Input:
++++

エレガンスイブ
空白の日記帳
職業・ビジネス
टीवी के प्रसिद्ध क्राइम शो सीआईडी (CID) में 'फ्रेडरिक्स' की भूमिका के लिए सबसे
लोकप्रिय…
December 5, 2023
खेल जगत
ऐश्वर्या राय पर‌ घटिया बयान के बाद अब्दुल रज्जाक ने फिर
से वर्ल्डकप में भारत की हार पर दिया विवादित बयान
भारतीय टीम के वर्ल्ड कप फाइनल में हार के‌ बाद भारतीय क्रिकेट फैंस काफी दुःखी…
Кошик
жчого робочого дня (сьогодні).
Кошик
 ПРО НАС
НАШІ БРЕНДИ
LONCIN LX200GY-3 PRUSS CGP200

++++

What you should do: For this exercise, restate every record word for word.

Finished task:
エレガンスイブ
空白の日記帳
職業・ビジネス
टीवी के प्रसिद्ध क्राइम शो सीआईडी (CID) में 'फ्रेडरिक्स' की भूमिका के लिए सबसे
लोकप्रिय…
December 5, 2023
खेल जगत
ऐश्वर्या राय पर‌ घटिया बयान के बाद अब्दुल रज्जाक ने फिर
से वर्ल्डकप में भारत की हार पर दिया विवादित बयान
भारतीय टीम के वर्ल्ड कप फाइनल में हार के‌ बाद भारतीय क्रिकेट फैंस काफी दुःखी…
Кошик
жчого робочого дня (сьогодні).
Кошик
 ПРО НАС
НАШІ БРЕНДИ
LONCIN LX200GY-3 PRUSS CGP200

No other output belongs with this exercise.